#### TASK TO COMPLETE
Go through the data below and copy it exactly, skipping every picture.

[Records from a data collection]
- - - - -

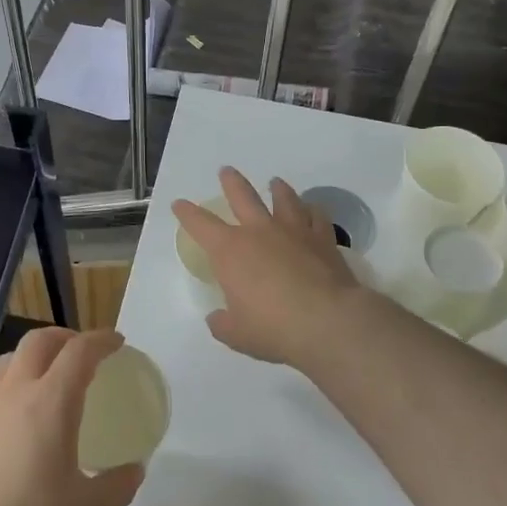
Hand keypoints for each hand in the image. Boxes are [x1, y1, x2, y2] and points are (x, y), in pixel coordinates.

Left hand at [0, 327, 142, 505]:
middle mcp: (13, 393)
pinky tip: (14, 427)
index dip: (101, 340)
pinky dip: (9, 394)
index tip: (117, 343)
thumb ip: (119, 484)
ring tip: (46, 381)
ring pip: (7, 362)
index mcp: (50, 402)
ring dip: (32, 359)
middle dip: (64, 337)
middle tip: (82, 354)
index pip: (79, 351)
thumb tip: (133, 470)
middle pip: (37, 341)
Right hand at [173, 167, 365, 368]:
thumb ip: (223, 323)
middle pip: (242, 196)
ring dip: (278, 189)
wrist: (327, 322)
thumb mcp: (236, 334)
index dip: (187, 213)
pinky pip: (317, 217)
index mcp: (230, 252)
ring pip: (284, 199)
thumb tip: (217, 318)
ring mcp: (294, 232)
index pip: (201, 225)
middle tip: (226, 171)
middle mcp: (259, 232)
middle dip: (232, 182)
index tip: (179, 204)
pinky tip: (313, 210)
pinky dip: (312, 211)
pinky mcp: (323, 240)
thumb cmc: (273, 328)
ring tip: (275, 183)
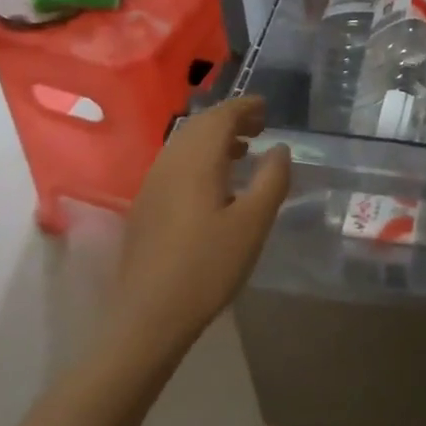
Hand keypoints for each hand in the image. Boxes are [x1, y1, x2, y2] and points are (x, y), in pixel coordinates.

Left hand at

- - - - -

#### RESULT
Hand keypoints for each hand in the image. Boxes are [x1, y1, x2, y2] and points are (x, y), in pixel coordinates.

Left hand at [0, 327, 142, 505]:
middle mcp: (13, 393)
pinky tip: (14, 427)
index dip: (101, 340)
pinky dip: (9, 394)
index tip: (117, 343)
thumb ip: (119, 484)
ring tip: (46, 381)
ring pip: (7, 362)
index mcp: (50, 402)
ring dip: (32, 359)
middle dip: (64, 337)
middle tip: (82, 354)
index pip: (79, 351)
thumb tip: (133, 470)
middle pip: (37, 341)
Right hand at [173, 167, 365, 368]:
thumb ip: (223, 323)
middle pip: (242, 196)
ring dip: (278, 189)
wrist: (327, 322)
thumb mcp: (236, 334)
index dip: (187, 213)
pinky pip: (317, 217)
index mcp: (230, 252)
ring pip: (284, 199)
thumb tip: (217, 318)
ring mcp: (294, 232)
index pip: (201, 225)
middle tip: (226, 171)
middle mcp: (259, 232)
middle dip: (232, 182)
index tip: (179, 204)
pinky tip: (313, 210)
pinky dip: (312, 211)
pinky mcp: (323, 240)
thumb cmc: (273, 328)
ring tip: (275, 183)
Hand keypoints for each hand in the image. Boxes are [x1, y1, x2, y2] and points are (x, y), in pixel coordinates.

Left hand at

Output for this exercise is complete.